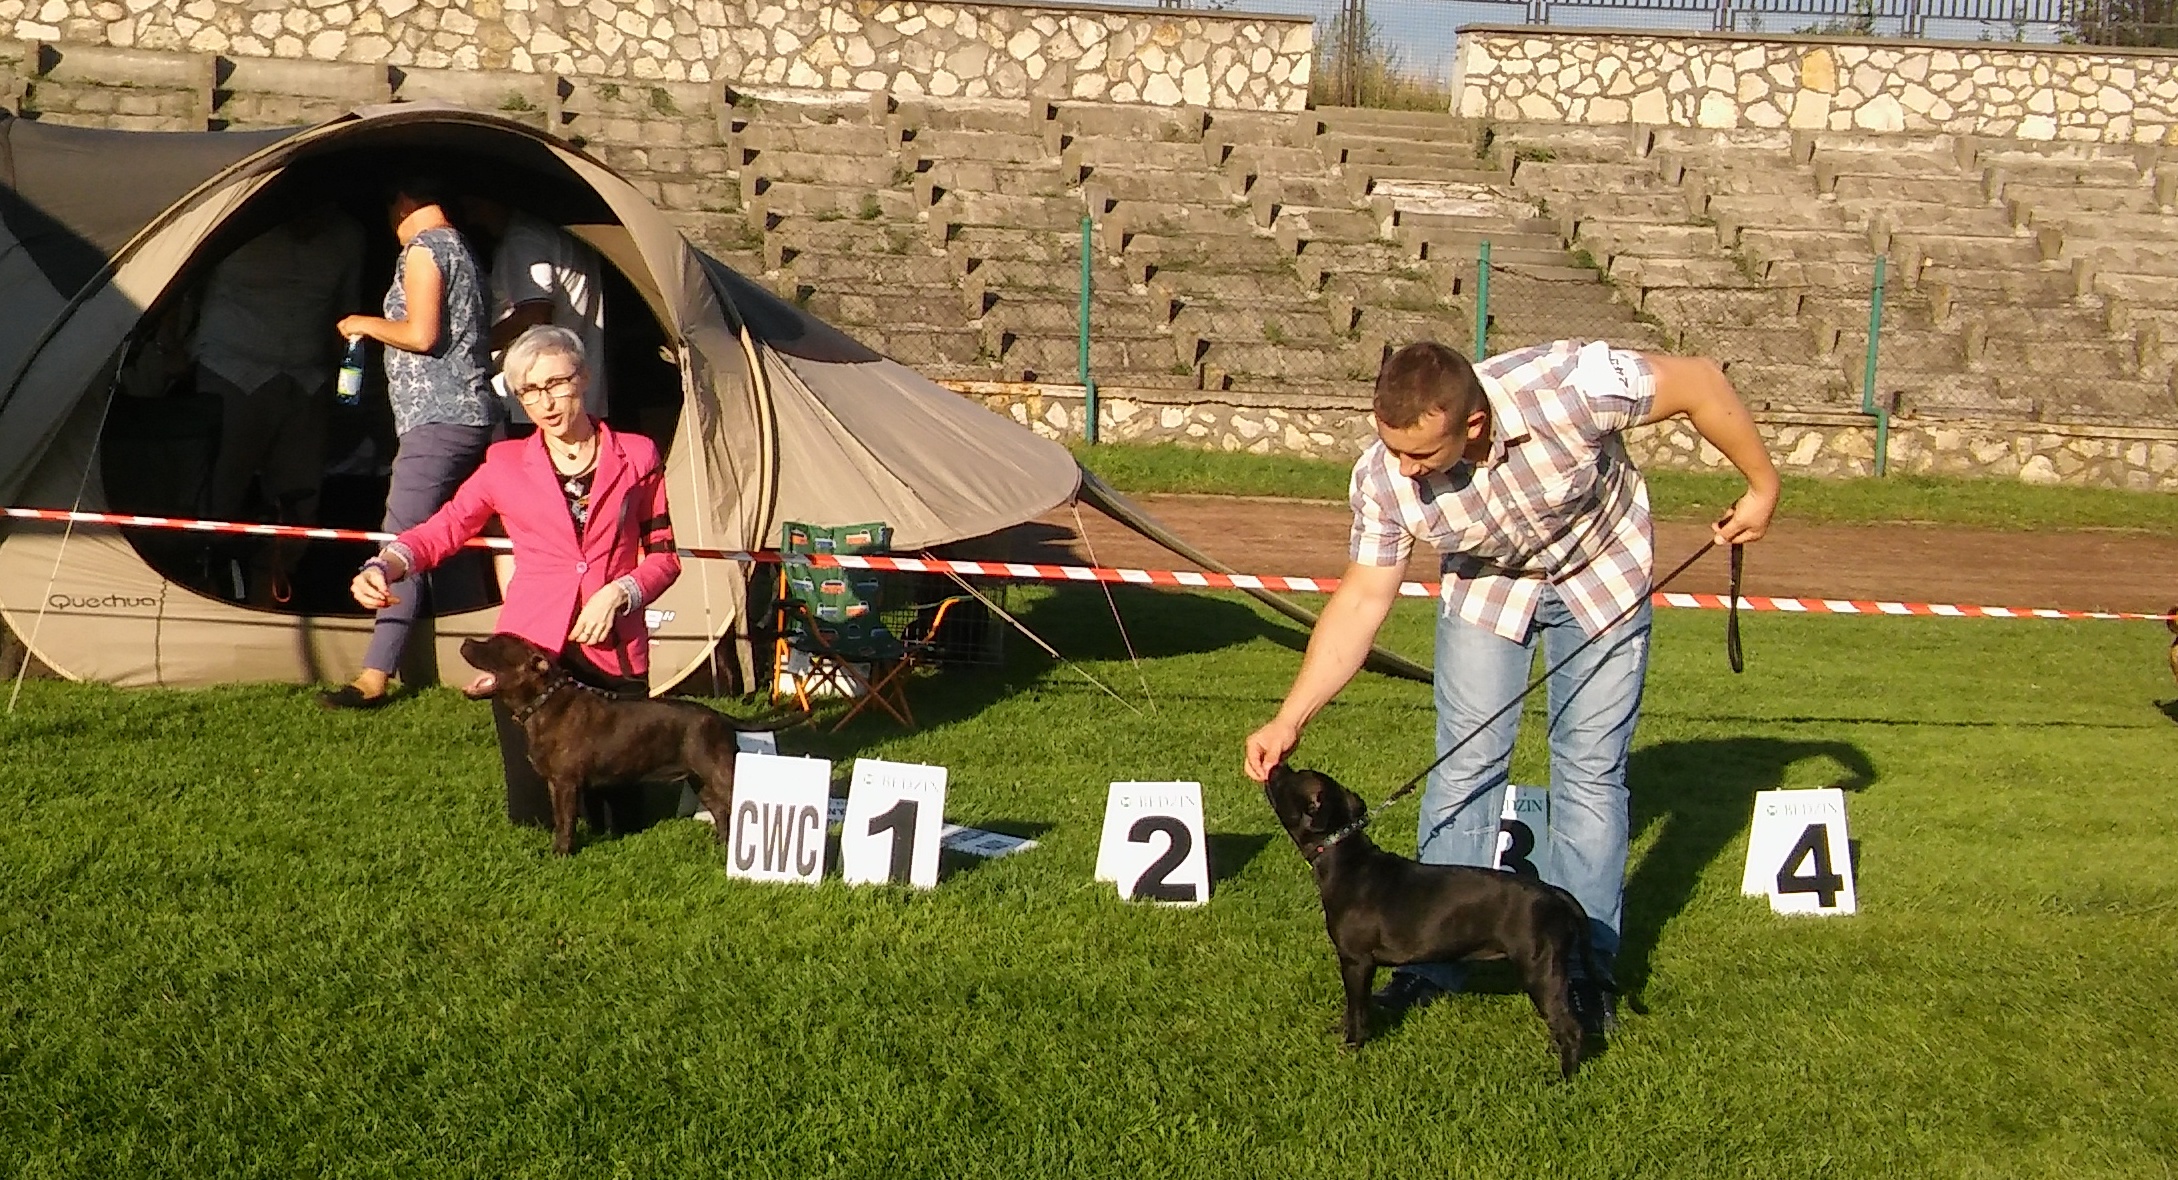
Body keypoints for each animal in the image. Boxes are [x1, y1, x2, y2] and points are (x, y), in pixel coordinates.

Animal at [461, 633, 765, 857]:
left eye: (494, 647)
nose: (465, 641)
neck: (543, 703)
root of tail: (719, 717)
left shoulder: (566, 784)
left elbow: (566, 823)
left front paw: (560, 854)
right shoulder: (555, 784)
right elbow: (560, 820)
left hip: (721, 774)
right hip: (699, 780)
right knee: (721, 811)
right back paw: (721, 846)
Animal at [1262, 763, 1614, 1079]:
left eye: (1289, 778)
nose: (1274, 765)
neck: (1342, 856)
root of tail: (1556, 894)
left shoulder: (1356, 962)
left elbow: (1358, 1007)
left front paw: (1353, 1044)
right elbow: (1353, 1008)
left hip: (1541, 971)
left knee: (1571, 1028)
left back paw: (1563, 1076)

────────────────────

DESCRIPTION OF THE TASK - Beginning at the line that holds "left eye: (494, 647)", reproduce each line of the records above down to and including the last one.

TASK OUTPUT -
left eye: (494, 647)
nose: (465, 641)
neck: (543, 703)
root of tail: (719, 717)
left shoulder: (566, 784)
left elbow: (566, 823)
left front paw: (560, 854)
right shoulder: (555, 784)
right elbow: (560, 820)
left hip: (721, 774)
right hip: (699, 780)
right knee: (721, 811)
right back paw: (721, 846)
Animal at [1262, 763, 1614, 1079]:
left eye: (1289, 778)
nose: (1274, 765)
neck: (1342, 856)
root of tail: (1556, 894)
left shoulder: (1356, 962)
left elbow: (1358, 1007)
left front paw: (1353, 1044)
right elbow: (1353, 1008)
left hip: (1541, 971)
left knee: (1571, 1028)
left back paw: (1563, 1076)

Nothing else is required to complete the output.